As preocupações ambientais chamaram a crescente atenção à prática de fraturamento hidráulico, especialmente quando seu uso cresceu e foi além das áreas onde a exploração de petróleo e gás é praticada por gerações. Em nenhum lugar isso é mais o caso do que no Marcellus Shale, um vasto e rico depósito de gás de xisto situado principalmente sob a Pensilvânia, mas também se estende para o nordeste até Nova York e sudoeste para Ohio e West Virginia-uma região que estava bem estabelecida antes da scenic allegheny Mountains e em casa e os movimentos ambientais e bem estabelecidos. Using records kept by the Pennsylvania Department of Environmental Protection, conservation organizations found that gas drillers in that state had been cited for violations of environmental regulations more than 1,600 times from January 2008 to August 2010. In July 2011 the New York Department of Environmental Conservation (DEC), citing concerns about freshwater use and wastewater disposal, issued a report recommending that horizontal drilling and high-volume hydraulic fracturing be banned anywhere within As bacias hidrográficas que fornecem água potável à cidade de Nova York e Siracusa. O DEC também recomendou que a perfuração não fosse permitida a uma distância especificada de qualquer aqüífero primário de água doce e que a compra e o desenho de água para perfuração e fratura seja estritamente regulamentada. Em 2014, o governador de Nova York, Andrew Cuomo, anunciou uma proibição em todo o estado de fracking, fazendo de Nova York o primeiro estado com reservas comprovadas para proibir a prática. Ao norte de Nova York, no Canadá, o Ministério do Meio Ambiente de Quebec pediu uma parada a todas as operações de fracking dentro do xisto Utica ao longo do rio St.

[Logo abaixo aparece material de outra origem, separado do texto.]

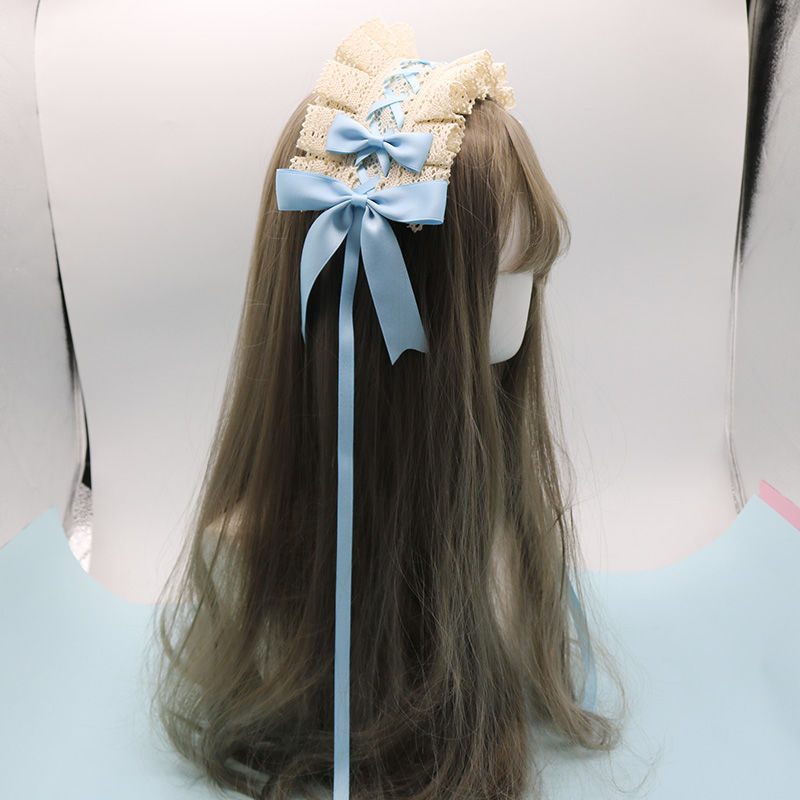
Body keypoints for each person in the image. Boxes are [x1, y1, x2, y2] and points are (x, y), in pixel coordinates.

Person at [149, 17, 623, 800]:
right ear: (400, 308)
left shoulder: (502, 538)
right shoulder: (250, 558)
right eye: (510, 270)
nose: (537, 280)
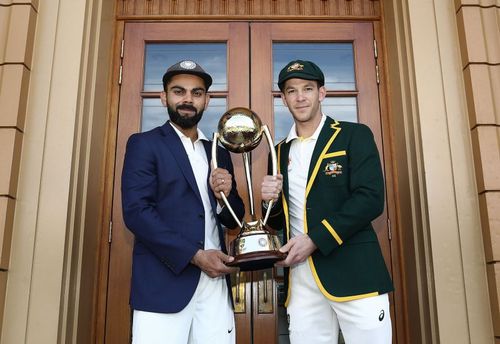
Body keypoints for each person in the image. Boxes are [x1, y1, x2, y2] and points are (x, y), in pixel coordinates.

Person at [261, 60, 393, 344]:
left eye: (307, 88)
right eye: (292, 91)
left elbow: (370, 199)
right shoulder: (278, 152)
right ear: (283, 99)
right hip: (302, 281)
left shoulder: (353, 135)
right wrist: (267, 202)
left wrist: (315, 239)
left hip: (355, 272)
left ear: (322, 93)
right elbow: (276, 223)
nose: (300, 97)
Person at [121, 60, 244, 344]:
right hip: (164, 283)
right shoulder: (144, 144)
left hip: (215, 285)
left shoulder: (218, 151)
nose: (188, 99)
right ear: (164, 97)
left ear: (207, 100)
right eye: (179, 91)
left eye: (197, 93)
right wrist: (196, 256)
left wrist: (223, 199)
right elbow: (137, 212)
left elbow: (234, 217)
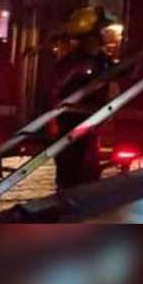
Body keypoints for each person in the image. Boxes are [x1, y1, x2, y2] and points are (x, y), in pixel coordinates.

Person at [50, 28, 113, 191]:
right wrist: (75, 70)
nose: (92, 47)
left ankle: (86, 190)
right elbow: (55, 81)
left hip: (92, 117)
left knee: (90, 160)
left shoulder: (104, 61)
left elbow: (120, 75)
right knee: (69, 160)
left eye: (95, 43)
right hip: (71, 117)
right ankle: (65, 189)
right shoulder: (71, 60)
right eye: (88, 43)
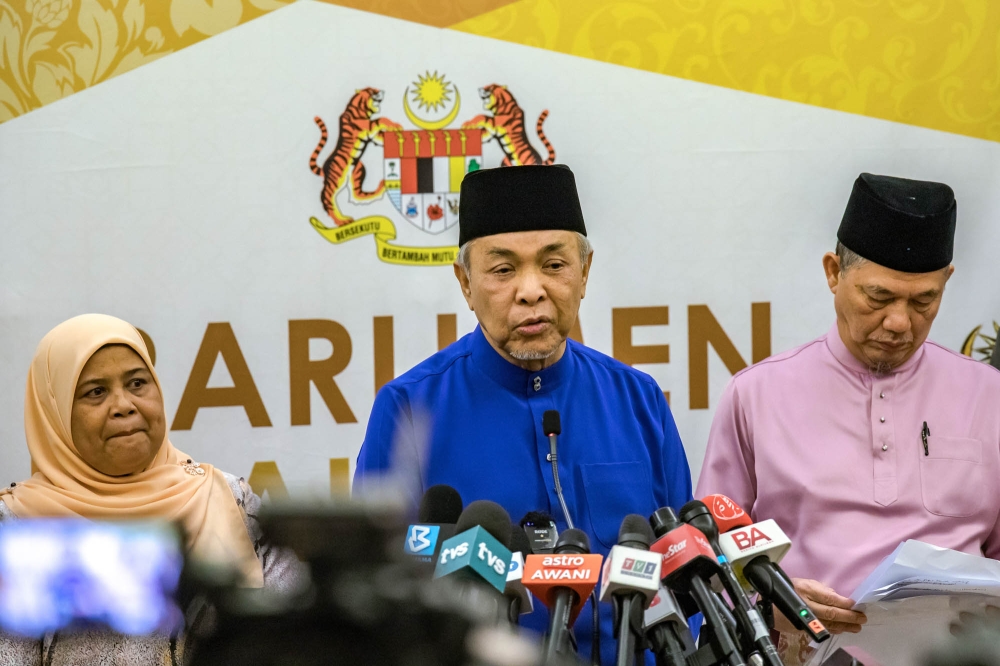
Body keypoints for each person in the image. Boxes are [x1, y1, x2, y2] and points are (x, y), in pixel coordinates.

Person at [354, 165, 693, 664]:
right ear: (465, 283)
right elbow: (376, 592)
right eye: (503, 269)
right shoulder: (409, 410)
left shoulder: (638, 400)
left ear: (585, 273)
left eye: (554, 265)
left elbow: (686, 577)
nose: (531, 290)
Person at [696, 173, 1000, 658]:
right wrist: (768, 601)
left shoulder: (990, 396)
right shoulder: (755, 395)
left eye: (924, 300)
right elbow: (707, 564)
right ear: (834, 273)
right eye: (878, 297)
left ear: (947, 283)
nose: (900, 322)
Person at [0, 314, 303, 665]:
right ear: (54, 415)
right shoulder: (17, 531)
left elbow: (299, 633)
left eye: (137, 383)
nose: (124, 405)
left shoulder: (227, 496)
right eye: (96, 392)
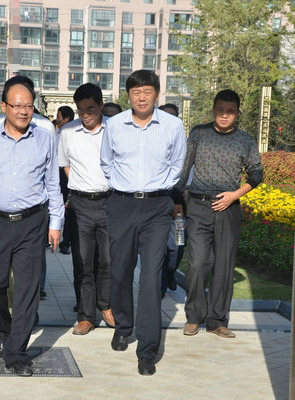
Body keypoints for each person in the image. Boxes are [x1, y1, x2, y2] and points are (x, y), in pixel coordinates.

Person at [0, 76, 64, 377]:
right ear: (4, 106)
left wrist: (56, 223)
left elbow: (53, 184)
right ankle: (2, 330)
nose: (23, 111)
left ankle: (16, 351)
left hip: (32, 222)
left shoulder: (44, 138)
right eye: (17, 105)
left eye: (28, 106)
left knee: (27, 289)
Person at [100, 69, 186, 376]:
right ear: (129, 96)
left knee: (151, 276)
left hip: (157, 206)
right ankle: (123, 327)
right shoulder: (114, 125)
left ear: (157, 94)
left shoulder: (173, 126)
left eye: (147, 91)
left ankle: (147, 350)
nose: (141, 97)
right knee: (120, 269)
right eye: (136, 92)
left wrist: (158, 187)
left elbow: (178, 165)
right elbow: (106, 162)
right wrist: (123, 186)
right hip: (121, 204)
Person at [174, 89, 262, 339]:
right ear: (213, 110)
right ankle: (194, 317)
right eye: (221, 110)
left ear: (237, 113)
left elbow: (257, 173)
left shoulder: (245, 140)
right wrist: (177, 201)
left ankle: (218, 321)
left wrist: (235, 195)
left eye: (230, 111)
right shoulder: (199, 133)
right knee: (198, 263)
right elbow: (184, 169)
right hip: (199, 206)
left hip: (229, 208)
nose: (225, 115)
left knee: (224, 266)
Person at [58, 83, 114, 335]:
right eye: (81, 110)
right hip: (80, 205)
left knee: (109, 259)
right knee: (82, 262)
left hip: (110, 202)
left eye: (90, 109)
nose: (85, 114)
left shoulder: (114, 129)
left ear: (101, 105)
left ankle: (107, 305)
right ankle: (85, 315)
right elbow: (65, 164)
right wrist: (79, 185)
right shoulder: (68, 132)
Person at [157, 103, 185, 297]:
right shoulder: (151, 142)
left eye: (173, 116)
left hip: (179, 208)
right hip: (156, 206)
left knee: (177, 246)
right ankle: (160, 286)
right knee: (157, 249)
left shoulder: (184, 143)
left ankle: (170, 272)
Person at [54, 106, 76, 257]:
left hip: (68, 173)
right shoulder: (55, 133)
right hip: (55, 173)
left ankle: (66, 241)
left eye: (59, 116)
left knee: (69, 209)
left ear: (67, 118)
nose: (57, 119)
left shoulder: (73, 134)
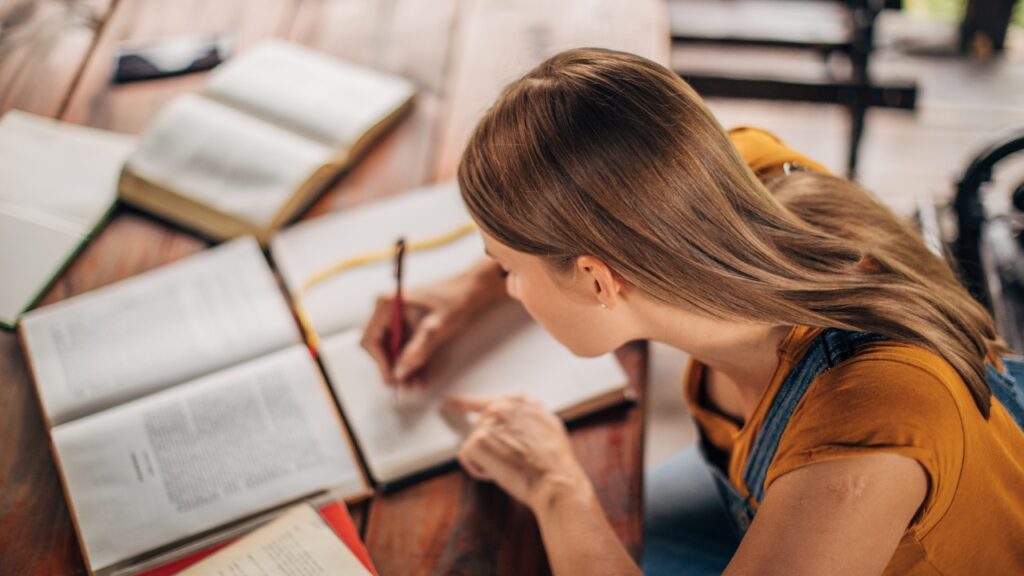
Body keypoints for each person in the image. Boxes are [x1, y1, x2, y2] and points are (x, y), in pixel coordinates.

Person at [360, 48, 1024, 575]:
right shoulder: (744, 178)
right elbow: (610, 191)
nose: (505, 287)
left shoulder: (862, 432)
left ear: (597, 279)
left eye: (506, 269)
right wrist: (463, 293)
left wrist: (556, 486)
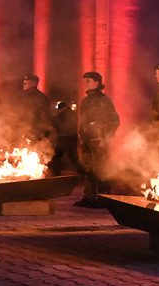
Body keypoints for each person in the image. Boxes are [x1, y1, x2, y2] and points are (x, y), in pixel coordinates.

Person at [74, 71, 119, 207]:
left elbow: (114, 121)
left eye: (88, 81)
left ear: (97, 83)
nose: (85, 84)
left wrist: (103, 135)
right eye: (85, 81)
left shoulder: (103, 100)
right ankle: (89, 196)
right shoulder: (86, 101)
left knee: (101, 169)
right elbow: (82, 122)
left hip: (99, 141)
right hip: (86, 140)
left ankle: (103, 198)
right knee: (88, 169)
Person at [20, 74, 52, 144]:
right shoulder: (43, 97)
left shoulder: (23, 97)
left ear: (33, 83)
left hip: (26, 130)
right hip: (37, 132)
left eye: (25, 83)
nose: (23, 85)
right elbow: (46, 117)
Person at [49, 100, 79, 176]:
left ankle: (55, 173)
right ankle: (82, 173)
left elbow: (56, 124)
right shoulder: (72, 113)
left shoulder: (62, 115)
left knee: (56, 156)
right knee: (74, 157)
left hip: (64, 138)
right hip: (73, 137)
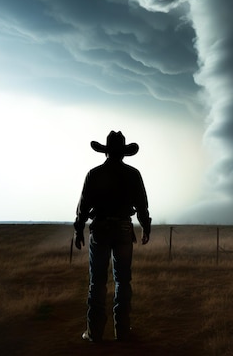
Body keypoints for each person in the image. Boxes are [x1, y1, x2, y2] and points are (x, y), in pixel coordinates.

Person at [74, 130, 151, 343]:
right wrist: (145, 227)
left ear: (105, 152)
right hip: (124, 230)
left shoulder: (94, 174)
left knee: (97, 281)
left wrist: (79, 229)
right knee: (123, 280)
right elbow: (142, 205)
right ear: (124, 154)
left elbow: (83, 206)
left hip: (100, 229)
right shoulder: (133, 174)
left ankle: (94, 333)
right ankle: (123, 332)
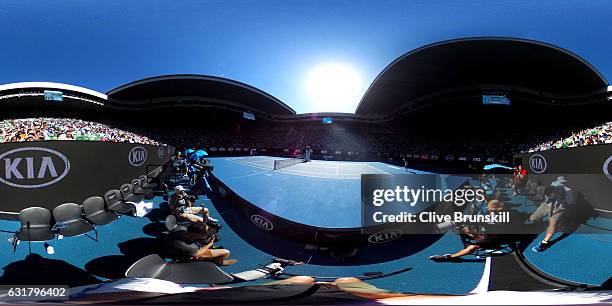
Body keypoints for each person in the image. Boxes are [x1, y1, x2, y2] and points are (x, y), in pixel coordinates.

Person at [429, 200, 506, 261]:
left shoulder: (499, 218)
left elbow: (491, 226)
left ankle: (450, 256)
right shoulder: (499, 215)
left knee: (465, 233)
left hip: (489, 238)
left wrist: (480, 224)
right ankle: (460, 249)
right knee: (465, 230)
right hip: (487, 235)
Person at [528, 176, 572, 252]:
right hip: (546, 205)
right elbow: (546, 195)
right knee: (532, 218)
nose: (562, 184)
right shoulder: (552, 186)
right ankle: (557, 225)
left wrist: (564, 195)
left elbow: (569, 202)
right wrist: (550, 195)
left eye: (563, 182)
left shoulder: (568, 190)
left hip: (558, 208)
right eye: (560, 182)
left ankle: (544, 243)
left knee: (552, 224)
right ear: (557, 181)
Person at [163, 222, 235, 265]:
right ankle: (215, 262)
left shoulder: (181, 228)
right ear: (197, 235)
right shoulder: (190, 247)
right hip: (182, 256)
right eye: (205, 234)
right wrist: (210, 244)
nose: (207, 234)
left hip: (170, 246)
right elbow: (197, 253)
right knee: (226, 252)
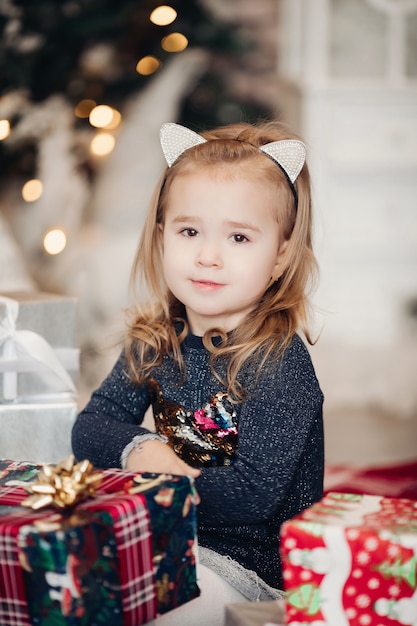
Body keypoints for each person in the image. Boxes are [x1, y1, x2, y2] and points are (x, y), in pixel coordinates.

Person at [71, 120, 324, 625]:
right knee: (70, 579)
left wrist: (166, 473)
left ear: (279, 255)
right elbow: (90, 428)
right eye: (189, 231)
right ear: (162, 236)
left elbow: (252, 497)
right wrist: (141, 448)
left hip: (250, 567)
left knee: (160, 605)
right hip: (162, 530)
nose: (208, 256)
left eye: (237, 236)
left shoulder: (279, 361)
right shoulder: (155, 339)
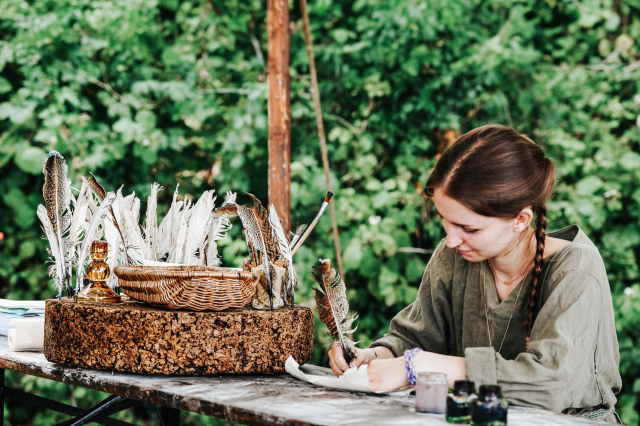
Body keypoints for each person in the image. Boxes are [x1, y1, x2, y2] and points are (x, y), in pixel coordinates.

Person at [328, 125, 622, 422]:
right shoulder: (454, 254)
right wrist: (373, 357)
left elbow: (549, 385)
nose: (452, 240)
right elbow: (417, 340)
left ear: (520, 219)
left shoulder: (576, 270)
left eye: (470, 228)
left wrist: (420, 365)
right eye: (446, 220)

Lawrence, aguardando uma investigação mais aprofundada dos riscos ao meio ambiente e à população.
Na França, a perfuração do teste das formações de xisto na pitoresca parte sudeste do país e no norte densamente povoado em torno de Paris provocou uma reação tão forte dos grupos ambientalistas que o governo foi solicitado a colocar a questão a votação no Parlamento. Em junho de 2011, a França se tornou o primeiro país do mundo a proibir a exploração e extração de gás e petróleo por fraturamento hidráulico.
Enquanto isso, nos Estados Unidos, onde a exploração do gás de xisto é central para a política energética federal, o debate sobre o fracking ameaçou ser polarizado entre campos de pró-indústria irreconciliáveis e ambientais, cada um armado com sua própria pesquisa para apoiar seus próprios argumentos. Para trabalhar em direção a um consenso baseado em dados objetivos e verificáveis, em 2010 o Congresso instruiu a Agência de Proteção Ambiental dos EUA (EPA) a estudar "qualquer impacto potencial da fratura hidráulica na água potável e nas águas subterrâneas". No ano seguinte, a EPA decidiu realizar estudos de caso de sete locais específicos de poços em todo o país, do Texas à Pensilvânia e Dakota do Norte. O relatório final, emitido em 2016, constatou que as várias atividades no ciclo da água fraturada podem afetar os recursos da água potável em algumas circunstâncias. Ele também reconheceu que a falta de dados de toxicidade nos produtos químicos adicionados à água fraturada era uma limitação significativa à avaliação da gravidade do impacto na água potável.